--- Provided data Enclosed Below ---

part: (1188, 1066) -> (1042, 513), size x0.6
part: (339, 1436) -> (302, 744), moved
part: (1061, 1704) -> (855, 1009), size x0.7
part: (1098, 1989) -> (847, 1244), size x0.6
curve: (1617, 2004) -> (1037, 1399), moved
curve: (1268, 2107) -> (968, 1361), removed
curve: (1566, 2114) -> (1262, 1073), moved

--- End of Enclosed Provided data ---
--- Provided data Enclosed Below ---

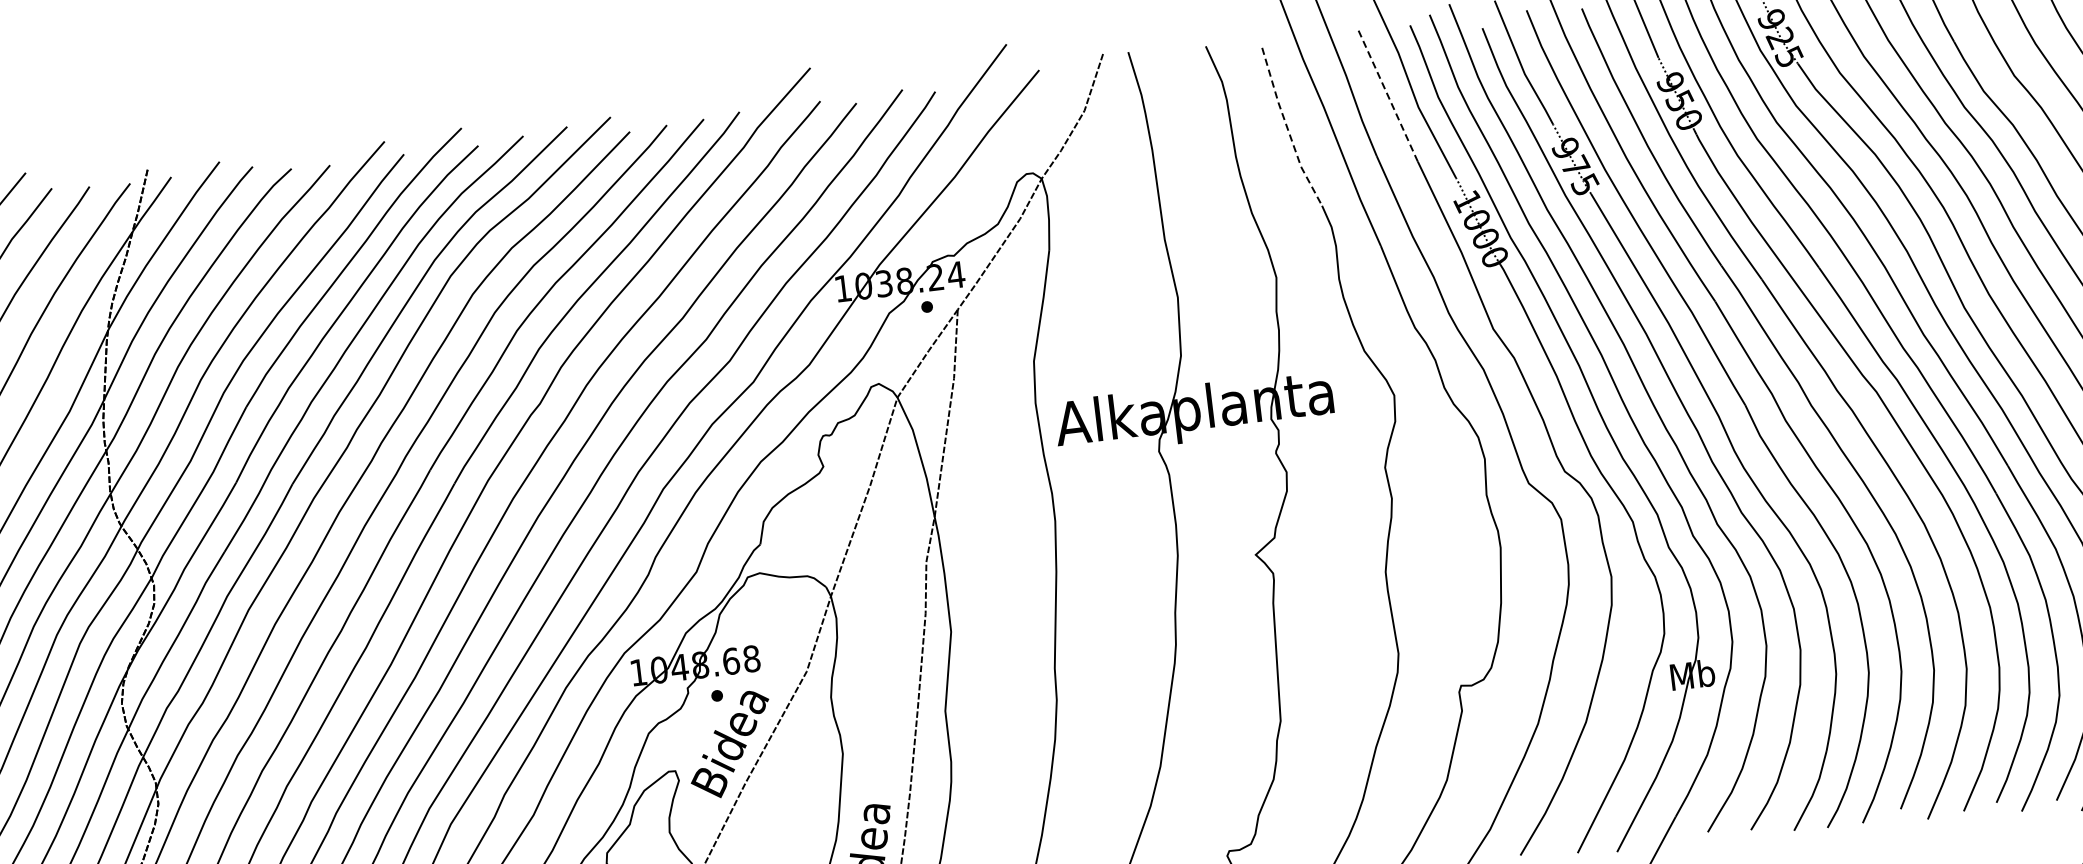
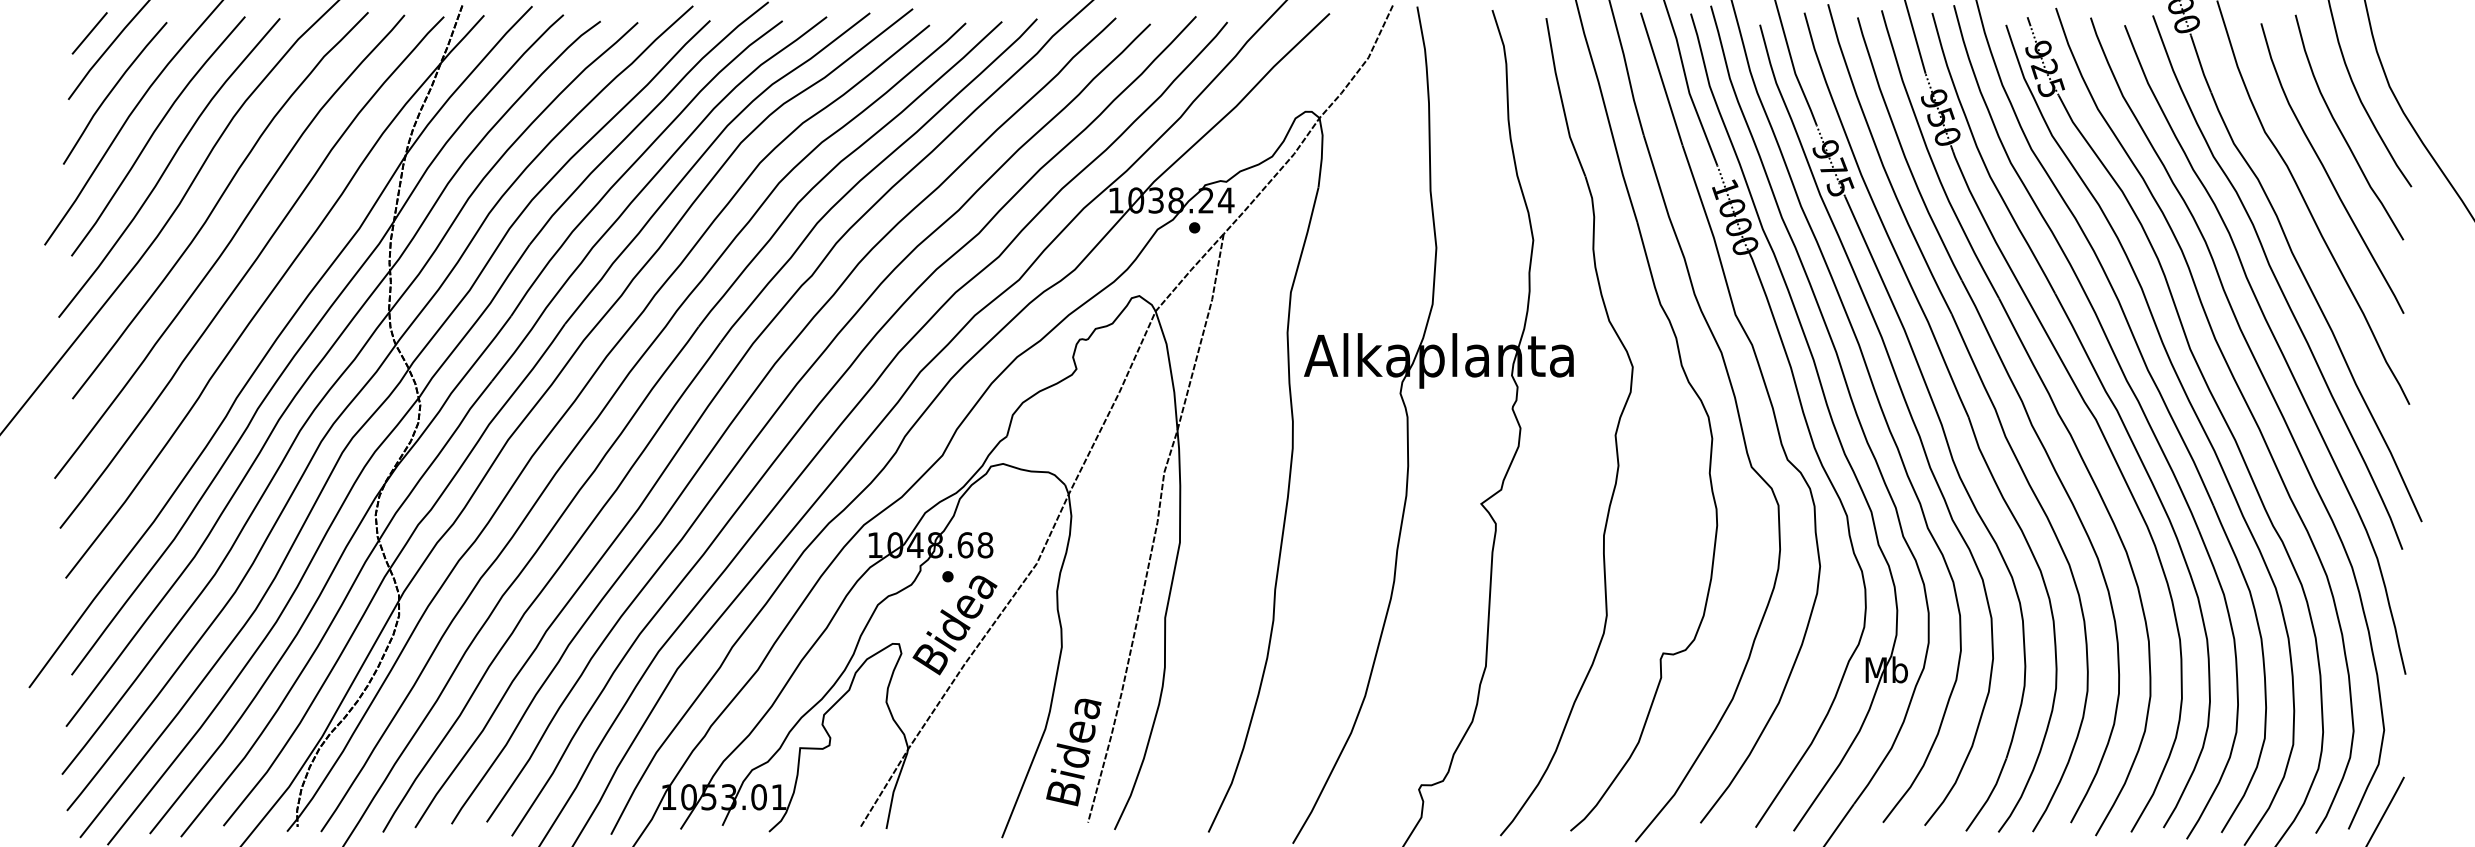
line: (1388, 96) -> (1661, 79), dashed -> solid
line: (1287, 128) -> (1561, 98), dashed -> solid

--- End of Enclosed Provided data ---

## About this exercise
Search the entries above for the word "size" and copy each line where it appears.

## Response to the task
part: (1188, 1066) -> (1042, 513), size x0.6
part: (1061, 1704) -> (855, 1009), size x0.7
part: (1098, 1989) -> (847, 1244), size x0.6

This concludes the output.